• **Dataset extract**:
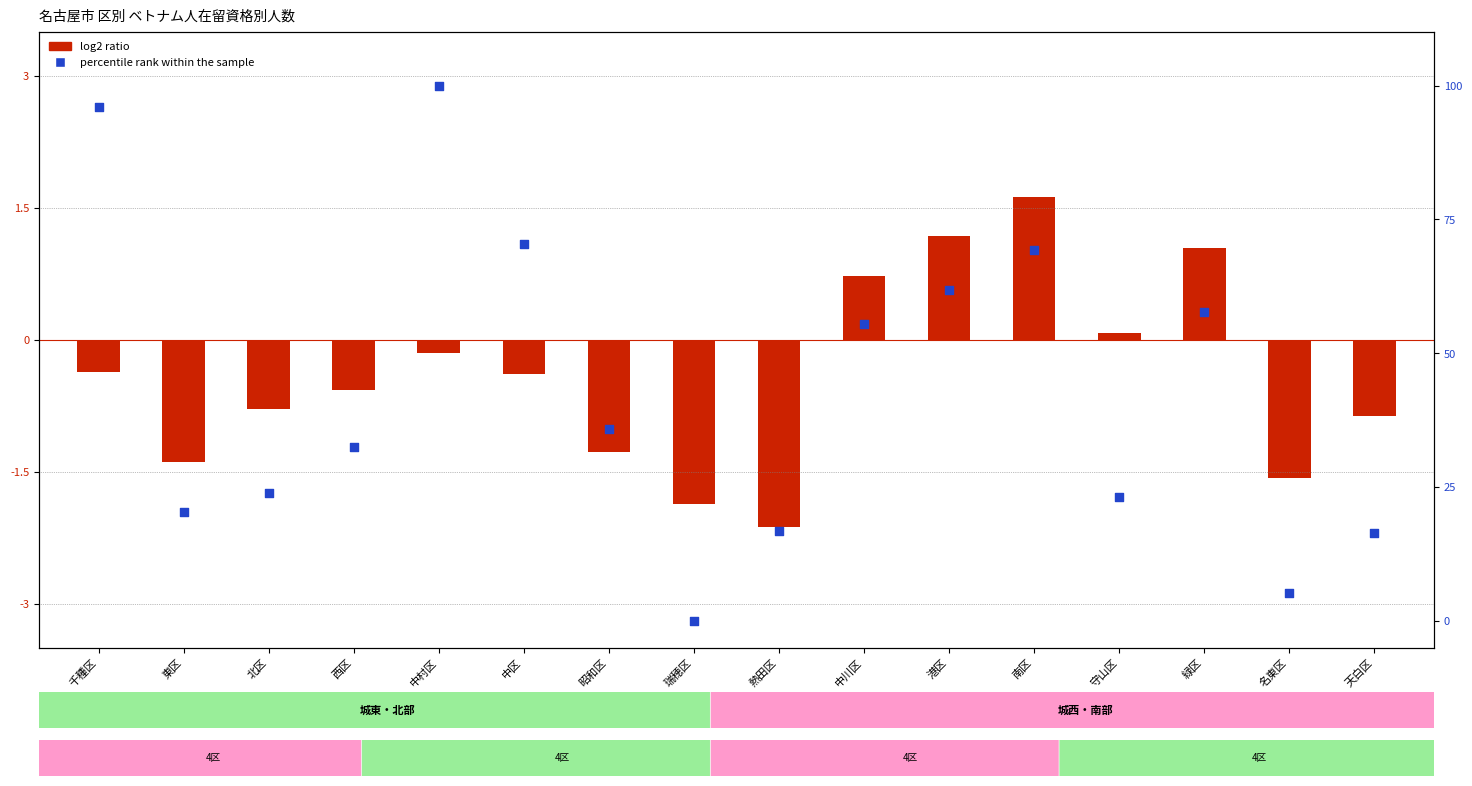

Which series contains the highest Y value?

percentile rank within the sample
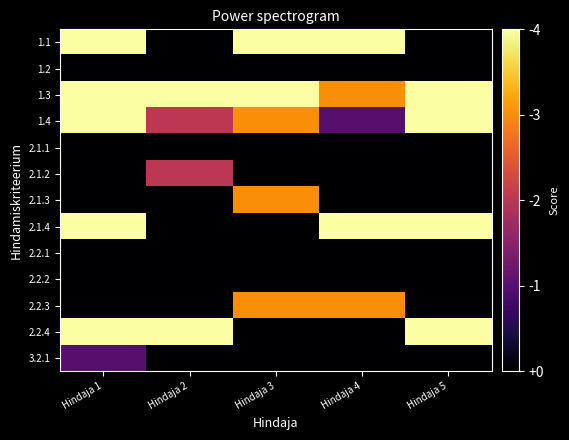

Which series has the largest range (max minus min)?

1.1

• **Instructions for the task**: Convert every line of the records above into a numbered list, omitting the blank lines and the pictures.

• **Reply**:
1. Which series contains the highest Y value?
2. percentile rank within the sample
3. Which series has the largest range (max minus min)?
4. 1.1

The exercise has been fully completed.